Required work: Work through the records that follow and return each line containing the word "btnd".

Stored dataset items
----
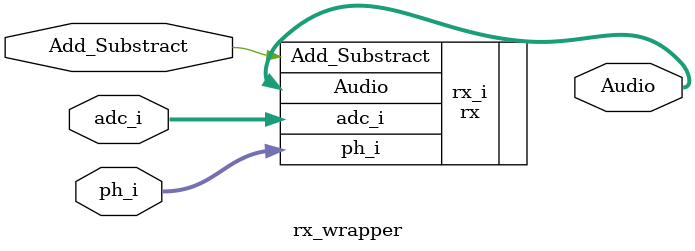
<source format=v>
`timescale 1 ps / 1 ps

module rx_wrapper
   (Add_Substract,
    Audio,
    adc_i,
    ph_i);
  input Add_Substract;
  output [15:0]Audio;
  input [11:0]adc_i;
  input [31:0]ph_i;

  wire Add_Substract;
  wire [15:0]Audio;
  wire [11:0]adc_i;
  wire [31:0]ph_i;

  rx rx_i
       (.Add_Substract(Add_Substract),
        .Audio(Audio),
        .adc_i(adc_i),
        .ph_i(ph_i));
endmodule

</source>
----
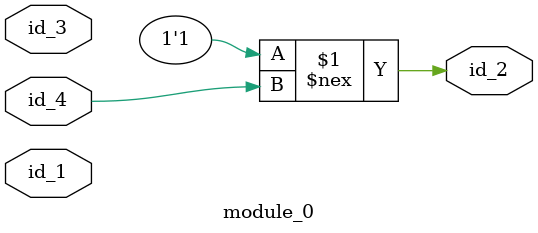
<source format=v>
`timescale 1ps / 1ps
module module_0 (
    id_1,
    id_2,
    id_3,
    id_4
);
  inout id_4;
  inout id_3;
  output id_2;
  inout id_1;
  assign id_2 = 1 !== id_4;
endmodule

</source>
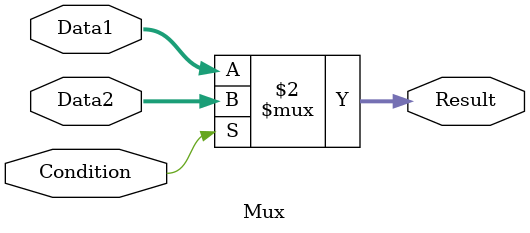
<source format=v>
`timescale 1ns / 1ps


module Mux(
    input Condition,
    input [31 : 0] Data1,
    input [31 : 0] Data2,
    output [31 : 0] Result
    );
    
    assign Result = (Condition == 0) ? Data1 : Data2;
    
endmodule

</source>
----
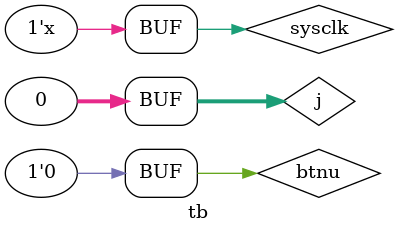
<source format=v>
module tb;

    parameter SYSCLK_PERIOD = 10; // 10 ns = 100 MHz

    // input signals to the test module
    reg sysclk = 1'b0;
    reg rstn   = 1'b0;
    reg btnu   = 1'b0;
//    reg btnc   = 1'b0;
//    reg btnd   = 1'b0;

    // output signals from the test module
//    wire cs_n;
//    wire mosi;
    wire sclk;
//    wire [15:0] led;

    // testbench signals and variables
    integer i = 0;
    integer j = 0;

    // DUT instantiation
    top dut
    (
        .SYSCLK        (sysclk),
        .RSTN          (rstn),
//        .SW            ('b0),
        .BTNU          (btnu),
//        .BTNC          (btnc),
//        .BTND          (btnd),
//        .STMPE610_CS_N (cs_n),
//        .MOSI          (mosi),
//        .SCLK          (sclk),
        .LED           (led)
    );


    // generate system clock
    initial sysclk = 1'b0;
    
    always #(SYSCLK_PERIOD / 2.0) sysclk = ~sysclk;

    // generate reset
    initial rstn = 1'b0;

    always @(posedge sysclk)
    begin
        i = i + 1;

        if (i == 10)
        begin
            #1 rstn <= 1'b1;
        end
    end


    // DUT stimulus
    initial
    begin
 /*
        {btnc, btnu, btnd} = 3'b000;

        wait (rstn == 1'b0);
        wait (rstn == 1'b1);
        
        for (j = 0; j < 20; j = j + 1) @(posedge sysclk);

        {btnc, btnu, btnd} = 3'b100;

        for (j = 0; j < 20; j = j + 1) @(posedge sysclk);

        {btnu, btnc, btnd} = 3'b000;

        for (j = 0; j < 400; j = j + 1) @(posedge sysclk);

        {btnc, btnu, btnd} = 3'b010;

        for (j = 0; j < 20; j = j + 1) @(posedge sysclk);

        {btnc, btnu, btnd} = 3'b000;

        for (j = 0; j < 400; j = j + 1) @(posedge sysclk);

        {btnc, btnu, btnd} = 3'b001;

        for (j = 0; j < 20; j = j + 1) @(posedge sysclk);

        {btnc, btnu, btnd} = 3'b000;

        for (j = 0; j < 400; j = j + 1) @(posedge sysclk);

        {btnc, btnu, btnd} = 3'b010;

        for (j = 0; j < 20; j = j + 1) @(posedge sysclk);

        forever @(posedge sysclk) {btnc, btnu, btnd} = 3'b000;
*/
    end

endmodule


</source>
----
Answer for the task:
//    reg btnd   = 1'b0;
//        .BTND          (btnd),
        {btnc, btnu, btnd} = 3'b000;
        {btnc, btnu, btnd} = 3'b100;
        {btnu, btnc, btnd} = 3'b000;
        {btnc, btnu, btnd} = 3'b010;
        {btnc, btnu, btnd} = 3'b000;
        {btnc, btnu, btnd} = 3'b001;
        {btnc, btnu, btnd} = 3'b000;
        {btnc, btnu, btnd} = 3'b010;
        forever @(posedge sysclk) {btnc, btnu, btnd} = 3'b000;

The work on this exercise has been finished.